Scent of seduction in The Phantom Thread: sandalwood, rose water, sherry and lemon juice

An early scene in Paul Thomas Anderson’s The Phantom Thread uses scent to communicate the motivations of a weird trio of characters. Daniel Day Lewis is Reynolds Woodcock, an uptight, obsessive, upper class dressmaker. He has brought young waitress, Alma (Vicky Krieps) back to his country cottage after a romantic dinner, and is getting busy measuring her in her slip. He’s lining her up as his latest muse / sort-of-girlfriend / discardable plaything.

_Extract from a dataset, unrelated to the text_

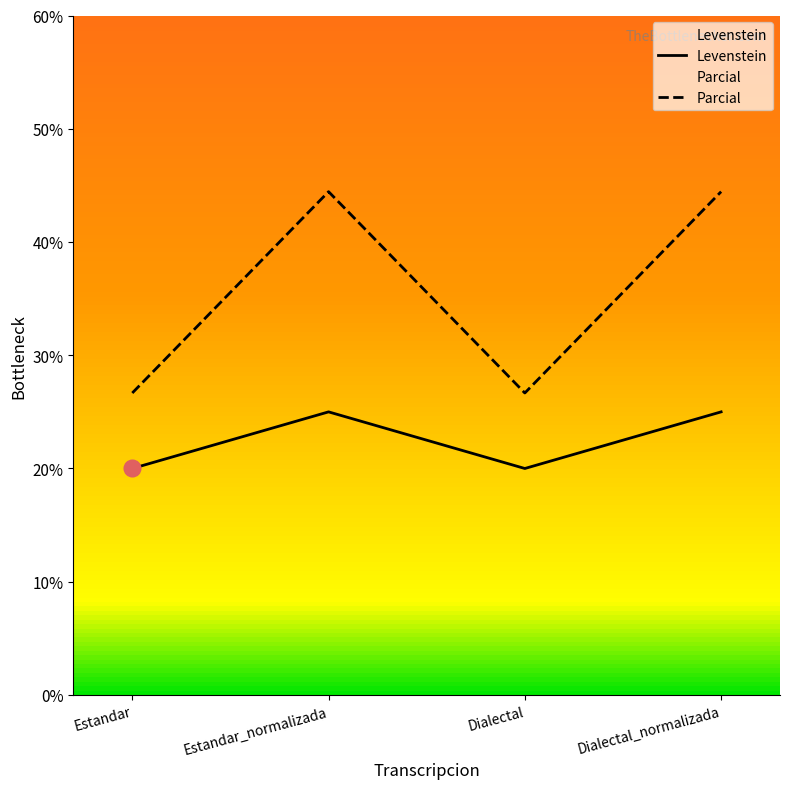

Which series changed the most between Dialectal and Dialectal_normalizada?

Parcial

His severe older sister Cyril (Lesley Manville – business manager of House of Woodcock, also manager of Reynolds’ romances) whisks in and interrupts:
“And who is this lovely creature making the house smell so nice?”

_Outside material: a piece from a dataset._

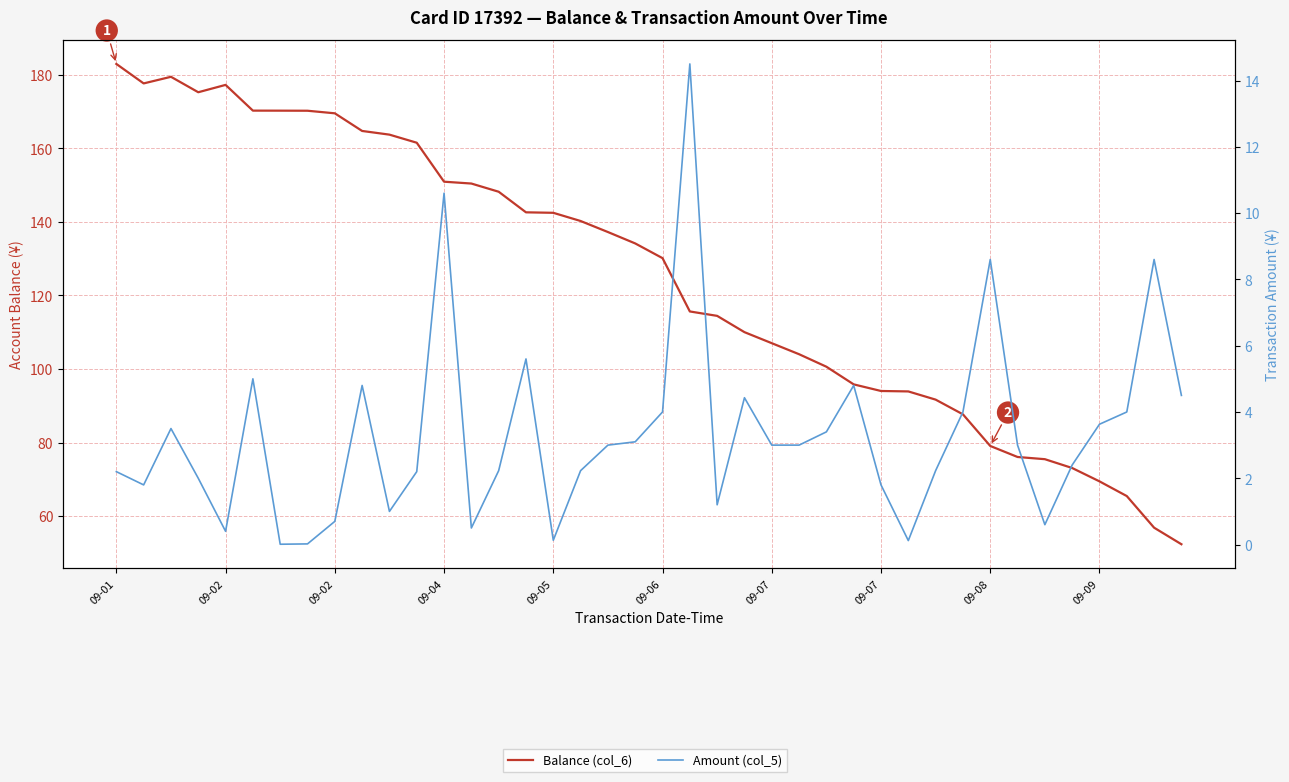

What are all the series names shown in the legend?

Balance (col_6), Amount (col_5)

“Hello, I’m Alma.” “I’m Cyril.”
Sniffs: “Sandalwood and rose water. Hmm, sherry… and… lemon juice?”
“Mm, mm-hmm, we had fish for dinner.”
Cyril has an excellent nose, a head for business, and a beady eye on her brother. Alma has trailed scent through the house, signalling her arrival and seductive intent.

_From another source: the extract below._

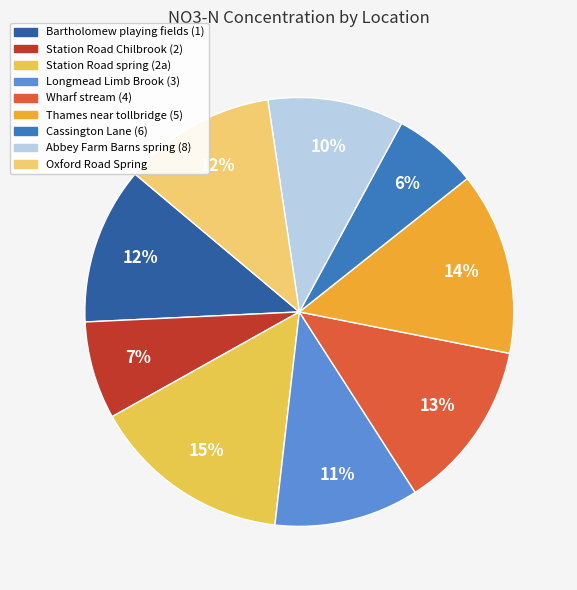

Is it true that Thames near tollbridge (5) is 14% of the pie?

True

IThe FT called this film ‘gorgeously sickly’. I am not sure I enjoyed it. I loved the music, most of the fashion, the cinematography of rainy cobbled streets and velvet-lined London restaurants, the actors are excellent. But I got bored watching yet another film centred on a powerful man behaving like a total C-word supposedly justified because a) he’s a genie-yus, and b) he’s got ish-yous.
(Spoiler: virtually everyone in the known world has ish-yous).